To do so, you should split your pdb file into different files containing each one structure and then use calc_ave_rsa.csh:

    $HADDOCKTOOLS/calc_ave_rsa.csh *.pdb  A file named rsa_ave.lis will be created that contains the average solvent accessibility and the standard deviation for each residue:  # resnam resnum < rsa_all > (sd) < rsa_back > (sd) < rsa_side > (sd) MET 1 69.323 10.370 125.390 13.626 55.903 12.599 PHE 2 37.490 5.216 0.320 0.753 45.500 6.390 GLN 3 53.793 8.246 50.147 14.108 54.770 10.873 GLN 4 40.907 5.578 0.070 0.306 51.757 7.042 GLU 5 70.330 6.312 68.017 15.608 70.963 7.614 VAL 6 16.183 4.345 0.133 0.483 21.397 5.791 ...  To select the residues that satisfy the 40% accessibility cut-off type:  awk '{if (($5+$6)>=40 || ($7+$8)>=40) print$0}' rsa_ave.lis


Note that the 40% cut-off is not a hard limit and is left to the user choice.

## Generating the AIR restraints file

Once you have defined your active and passive residues you can use our online server to generate a CNS-formatted ambiguous distance restraints file.

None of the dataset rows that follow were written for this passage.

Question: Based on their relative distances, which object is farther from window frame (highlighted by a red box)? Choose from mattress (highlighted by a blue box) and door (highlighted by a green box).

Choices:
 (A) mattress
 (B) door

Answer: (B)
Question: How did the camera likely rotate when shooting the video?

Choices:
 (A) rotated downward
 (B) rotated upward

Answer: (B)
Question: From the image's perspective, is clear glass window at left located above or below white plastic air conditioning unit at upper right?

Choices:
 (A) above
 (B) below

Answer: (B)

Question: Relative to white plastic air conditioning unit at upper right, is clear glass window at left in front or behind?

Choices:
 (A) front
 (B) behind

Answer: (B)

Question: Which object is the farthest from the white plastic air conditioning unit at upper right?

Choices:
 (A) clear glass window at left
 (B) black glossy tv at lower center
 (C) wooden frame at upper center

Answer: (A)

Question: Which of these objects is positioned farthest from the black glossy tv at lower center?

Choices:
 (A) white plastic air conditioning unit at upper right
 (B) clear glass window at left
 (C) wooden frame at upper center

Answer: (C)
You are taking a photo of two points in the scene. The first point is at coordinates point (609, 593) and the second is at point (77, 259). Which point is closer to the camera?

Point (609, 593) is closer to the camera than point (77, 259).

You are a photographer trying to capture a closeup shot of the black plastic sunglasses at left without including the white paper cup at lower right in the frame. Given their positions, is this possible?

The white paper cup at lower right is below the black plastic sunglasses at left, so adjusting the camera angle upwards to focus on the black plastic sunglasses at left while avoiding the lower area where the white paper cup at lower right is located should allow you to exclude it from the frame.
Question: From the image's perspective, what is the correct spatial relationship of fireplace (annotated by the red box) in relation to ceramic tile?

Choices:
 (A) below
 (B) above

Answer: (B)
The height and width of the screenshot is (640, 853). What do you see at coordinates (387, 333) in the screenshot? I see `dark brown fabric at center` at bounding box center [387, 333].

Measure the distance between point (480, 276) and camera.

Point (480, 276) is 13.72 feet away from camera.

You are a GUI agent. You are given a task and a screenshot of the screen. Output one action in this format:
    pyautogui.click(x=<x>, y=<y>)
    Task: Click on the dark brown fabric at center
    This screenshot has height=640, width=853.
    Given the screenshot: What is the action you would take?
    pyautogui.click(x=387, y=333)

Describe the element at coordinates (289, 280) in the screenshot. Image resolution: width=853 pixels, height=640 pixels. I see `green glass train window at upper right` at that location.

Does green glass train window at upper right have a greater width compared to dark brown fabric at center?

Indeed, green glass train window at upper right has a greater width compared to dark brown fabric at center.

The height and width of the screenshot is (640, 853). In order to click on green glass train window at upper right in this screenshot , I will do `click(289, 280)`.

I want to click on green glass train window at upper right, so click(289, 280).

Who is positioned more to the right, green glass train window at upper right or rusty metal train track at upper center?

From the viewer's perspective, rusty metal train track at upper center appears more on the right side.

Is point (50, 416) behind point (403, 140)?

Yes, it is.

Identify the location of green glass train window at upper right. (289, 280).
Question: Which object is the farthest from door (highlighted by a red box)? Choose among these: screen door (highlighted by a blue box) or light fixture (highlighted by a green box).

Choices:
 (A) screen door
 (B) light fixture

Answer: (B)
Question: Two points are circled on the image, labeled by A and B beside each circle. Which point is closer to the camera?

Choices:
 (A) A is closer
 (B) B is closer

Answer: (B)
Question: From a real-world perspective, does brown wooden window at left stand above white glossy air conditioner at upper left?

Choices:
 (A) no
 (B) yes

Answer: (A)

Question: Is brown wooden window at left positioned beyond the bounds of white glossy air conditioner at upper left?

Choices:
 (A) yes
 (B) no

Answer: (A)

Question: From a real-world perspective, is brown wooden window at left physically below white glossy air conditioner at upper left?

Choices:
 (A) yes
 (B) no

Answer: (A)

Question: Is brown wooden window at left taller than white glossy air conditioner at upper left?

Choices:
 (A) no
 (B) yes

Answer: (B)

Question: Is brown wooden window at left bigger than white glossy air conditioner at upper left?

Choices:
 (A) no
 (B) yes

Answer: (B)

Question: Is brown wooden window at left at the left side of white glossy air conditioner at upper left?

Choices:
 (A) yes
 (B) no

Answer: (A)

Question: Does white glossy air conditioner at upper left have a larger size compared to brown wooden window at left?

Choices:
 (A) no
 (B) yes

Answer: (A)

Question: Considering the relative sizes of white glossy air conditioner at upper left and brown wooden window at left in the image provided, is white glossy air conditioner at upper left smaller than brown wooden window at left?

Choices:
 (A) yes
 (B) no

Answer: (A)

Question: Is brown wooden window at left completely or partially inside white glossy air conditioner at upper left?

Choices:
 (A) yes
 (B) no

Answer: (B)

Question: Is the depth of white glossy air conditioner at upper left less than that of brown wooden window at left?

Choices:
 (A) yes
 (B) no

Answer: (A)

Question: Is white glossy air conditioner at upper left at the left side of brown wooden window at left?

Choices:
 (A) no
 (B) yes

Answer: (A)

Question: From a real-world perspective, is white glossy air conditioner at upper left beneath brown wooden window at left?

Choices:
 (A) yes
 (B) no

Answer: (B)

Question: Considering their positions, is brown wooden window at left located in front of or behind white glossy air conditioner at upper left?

“Copy and paste” the output or save it as a simple text to disk using “file save as”. Make sure the saved file contains the proper data since some browsers might give problems with this service.

Alternatively, you can also generate those directly following the instructions and using the scripts described in our online HADDOCK2.4 installation tutorial.